Es hat sich noch nicht sehr geändert. Wir Europäer entsenden Mitarbeiter z.B. nach Asien, um zu lehren und laden Mitarbeiter anderer Länder zu uns ein, um zu lernen. Einmal ganz davon abgesehen, dass diese spätkolonialen Spuren mancherlei Beziehungsprobleme verursachen, stellt sich mir die Frage, ob wir Europäer uns hier nicht eine zukunftswichtige Lernchance verbauen.

Eine Geschichte. Ich traf eine Führungskraft aus Indien, die für zwei Jahre nach Deutschland eingeladen worden ist. Ein energischer junger Mann, der viel bewegen will und der für sein Land und seine Landesgesellschaft lernen will. Er ist voller Bewunderung für die Ordnung, die er in Deutschland vorgefunden hat, er erlebt das Land als aufgeräumt, alles ist für ihn an seinem Platz, alles ist geregelt. Ihm macht nur Kummer, dass er nicht sehen kann, wo er etwas beitragen kann. Für ihn hat fast alles schon die Infrastruktur entschieden, die Abläufe sind da und er sieht seine Rolle nur im Ausführen. Er kann sich nicht als Manager erleben, weil in seiner Wahrnehmung alles schon »gemanaged« ist. Er bewundert es und zugleich spürt er ein Unbehagen, denn er erlebt auch die Erstarrung, die Initiativlosigkeit, die Unentschiedenheit dieser Dominanz der Infrastruktur.

Ich blicke während des Gespräches hinaus auf die Straßen, den geregelten Verkehr und vergleiche es mit meinen eigenen Erfahrungen in Indien. Es ist sehr anders. Mein indischer Gesprächspartner erzählt dann von einer Erfahrung, die er kürzlich gemacht hatte – in seinen Augen immer noch Fragezeichen. Er musste hier eine Fahrprüfung ablegen. Auf einer Vorfahrtsstraße bremste er vor der Einmündung einer Seitenstraße immer ab, versicherte sich, dass die anderen Verkehrsteilnehmer auch stehen blieben. Dasselbe tat er an Ampeln, die für ihn grün waren. Der Fahrprüfer kritisierte das, forderte ihn auf, zügig weiterzufahren. Er war verwirrt und versuchte zu verstehen, wie es sein kann, dass man sich darauf verlässt, dass ein anderer die Regeln einhält? Für ihn ist es notwendig, mit der Unberechenbarkeit des Anderen umzugehen und selbst für Sicherheit zu sorgen. Sich auf Regeln zu verlassen, hält er für unsicher, für gefährlich. Er selbst sieht sich in der Verantwortung.

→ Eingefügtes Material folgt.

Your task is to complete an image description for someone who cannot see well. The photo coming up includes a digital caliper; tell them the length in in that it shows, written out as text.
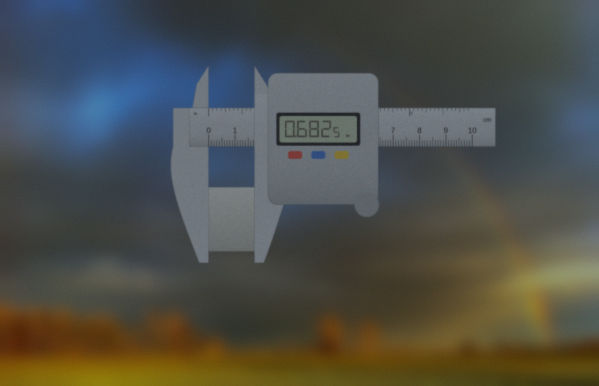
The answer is 0.6825 in
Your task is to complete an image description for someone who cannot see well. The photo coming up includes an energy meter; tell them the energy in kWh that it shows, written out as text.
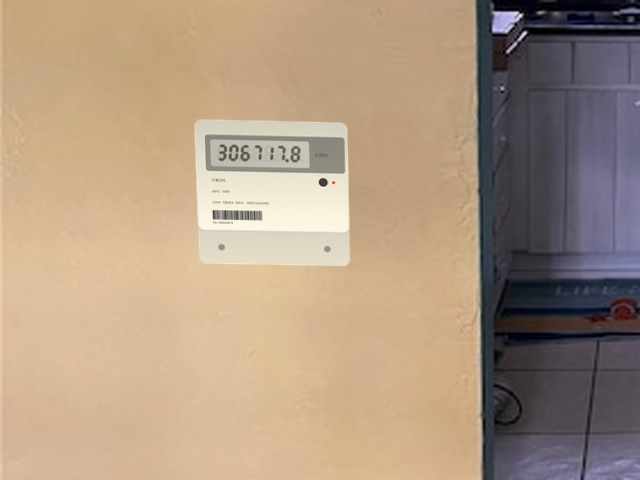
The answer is 306717.8 kWh
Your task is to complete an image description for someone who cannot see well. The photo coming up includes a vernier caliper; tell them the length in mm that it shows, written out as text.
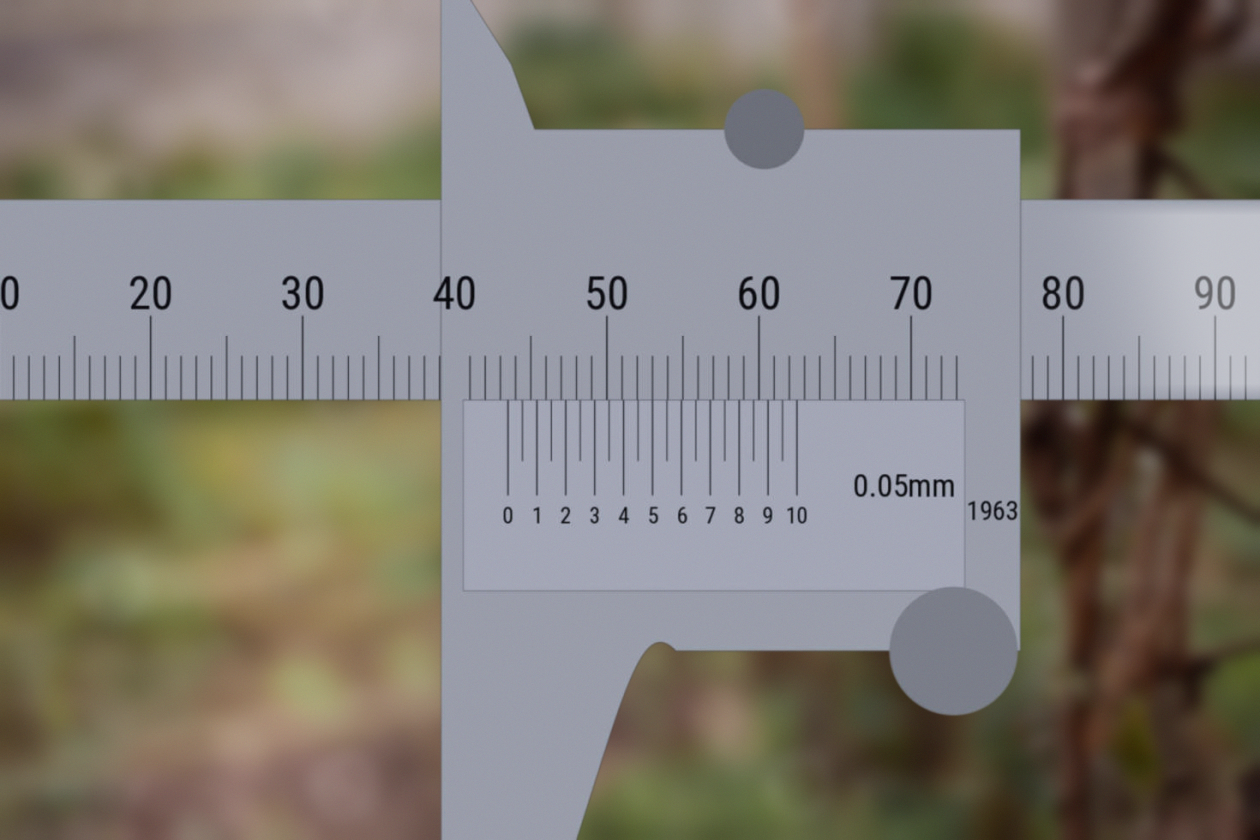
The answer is 43.5 mm
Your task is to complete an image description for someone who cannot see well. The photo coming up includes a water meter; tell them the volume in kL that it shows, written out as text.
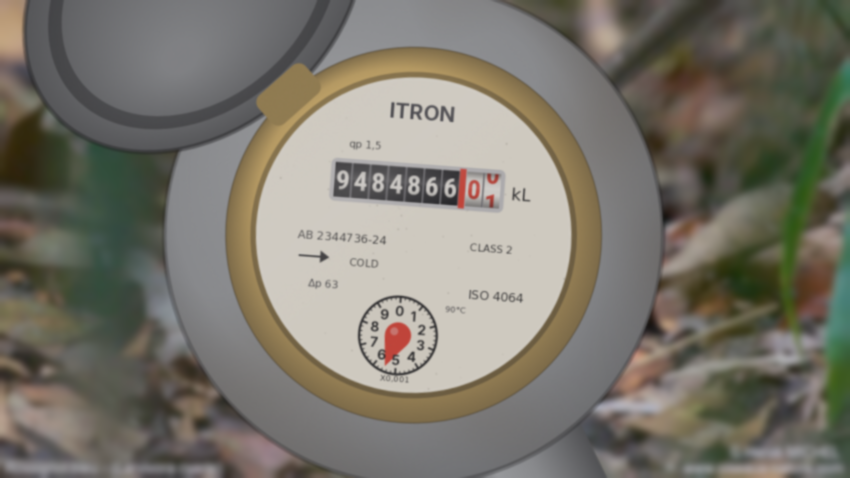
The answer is 9484866.005 kL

Nun können wir uns in unserem geregelten Land meistens darauf verlassen, dass Andere die gleichen Regeln befolgen wie wir selbst und so macht es Sinn, in diesem Vertrauen zügig durchzufahren. Aber in Indien? Das wäre eine schlechte Idee. Hier sollte man im Rahmen des gleichen Regelwerkes dennoch auf ein der eigenen aktuellen Entscheidung gehorchendes Verhalten setzen. Also lieber mal abbremsen. Denn das Verhalten des Anderen ist spontan, folgt eigenen Regeln und muss in Bezug auf das eigene Verhalten »gemanaged« werden. Nicht die Infrastruktur bestimmt, sondern die eigene, vorausschauende Entscheidung.

Übersetzt heißt das dann wohl, den selbstverantworteten, die anderen Mitspieler einbeziehenden Umgang mit komplexen, ambivalenten und offenen Situationen befolgen. Das wäre wohl etwas, was wir lernen könnten, wenn wir z.B. nach Indien eingeladen würden. Denn was immer global agierende Unternehmen derzeit erfahren, es ist Beschleunigung, Unsicherheit, Vulnerabilität, Komplexität und Ambiguität. Und in diesen Situationen hat sich Bürokratie, die mit Regeln dieser agilen, oft chaotisch anmutenden Situation Herr werden will, als machtlos erwiesen. Sie ist zu viel zu langsam und unflexibel.

So wäre es wohl für unsere eigene Zukunft und Wettbewerbsfähigkeit klug, auszuziehen, um zu lernen.